Pennywise takes a slow, taunting step forward. Michelle throws her hands up.
MICHELLE
Right! New plan! Run like feck and insult him on the way out!
ORLA
YER MAKEUP’S ALL PATCHY!
ERIN
YOUR COSTUME LOOKS LIKE A BEDSKIRT FROM 1882!
JAMES (panicked but trying)
YOUR BALLOON IS… IS…
(voice cracks)
…stupid!!
MICHELLE
Shit effort, James. Shit, shit, effort.
They turn and sprint. Pennywise crouches like he might leap—
and Clare screams and hurls the only remaining weapon she has: a sock.
It flies through the air like a floppy, doomed pigeon and slaps Pennywise in the face before sliding down.
He looks offended.
Clare looks horrified.
CLARE
Now my bare feet are in the sewer— oh god, what have I done now?!
Pennywise prepares to pounce.
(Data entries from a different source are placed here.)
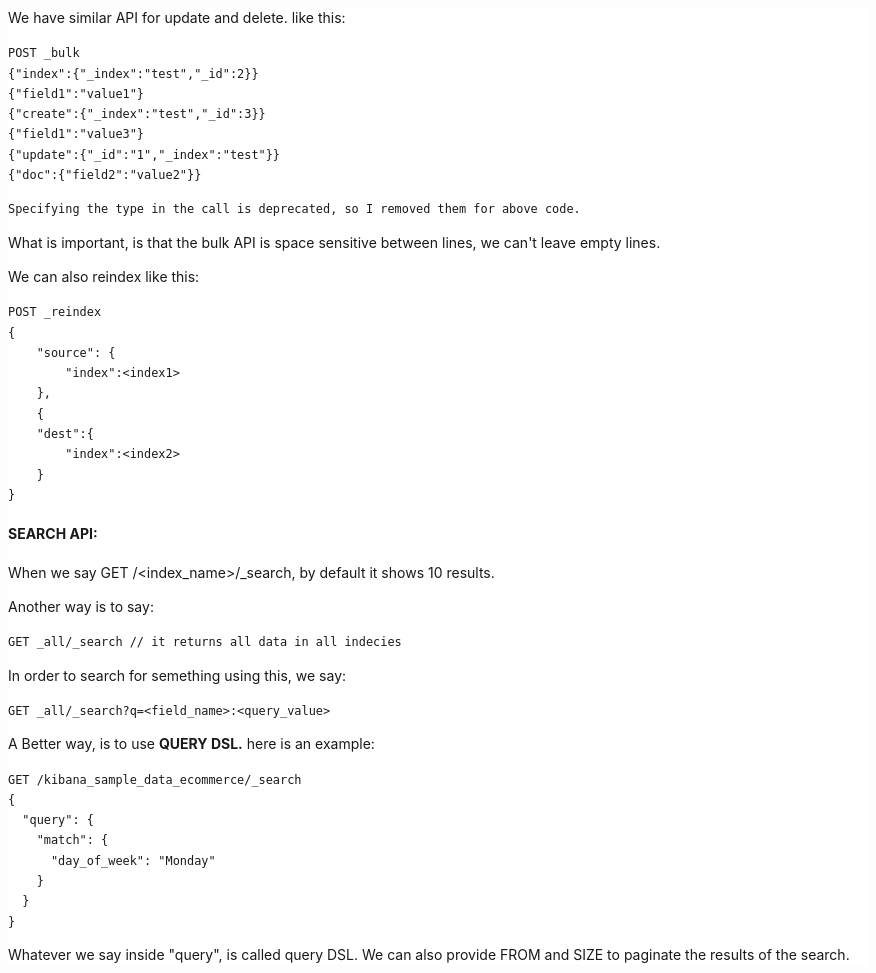 We have similar API for update and delete. like this:
```
POST _bulk
{"index":{"_index":"test","_id":2}}
{"field1":"value1"}
{"create":{"_index":"test","_id":3}}
{"field1":"value3"}
{"update":{"_id":"1","_index":"test"}}
{"doc":{"field2":"value2"}}
```
`Specifying the type in the call is deprecated, so I removed them for above code.`

What is important, is that the bulk API is space sensitive between lines, we can't leave empty lines.

We can also reindex like this:
```
POST _reindex
{
    "source": {
        "index":<index1>
    },
    {
    "dest":{
        "index":<index2>
    }
}
```
#### SEARCH API:

When we say GET /<index_name>/_search, by default it shows 10 results.

Another way is to say:
```
GET _all/_search // it returns all data in all indecies
```
In order to search for semething using this, we say:
```
GET _all/_search?q=<field_name>:<query_value>
```

A Better way, is to use __QUERY DSL.__ here is an example:
```
GET /kibana_sample_data_ecommerce/_search
{
  "query": {
    "match": {
      "day_of_week": "Monday"
    }
  }
}
```
Whatever we say inside "query", is called query DSL. We can also provide FROM and SIZE to paginate the results of the search.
Michelle shoves the group forward.
MICHELLE
MOVE! This is why I don’t come into sewers with idiots! My bod is too delicious to die in piss and shit!
The tunnel shakes with Pennywise’s eerie laugh. They run faster.
ORLA
He’s got good teeth though, you have to give him that. Very symmetrical.
ERIN
ORLA, SHUT UP!
ORLA
Oh is it a crime now tae admire a good set o’ teeth, Erin? Dentistry could be a big, big industry soon, y’know once they get over the whole aughh-tastin’ toothpaste carry-on.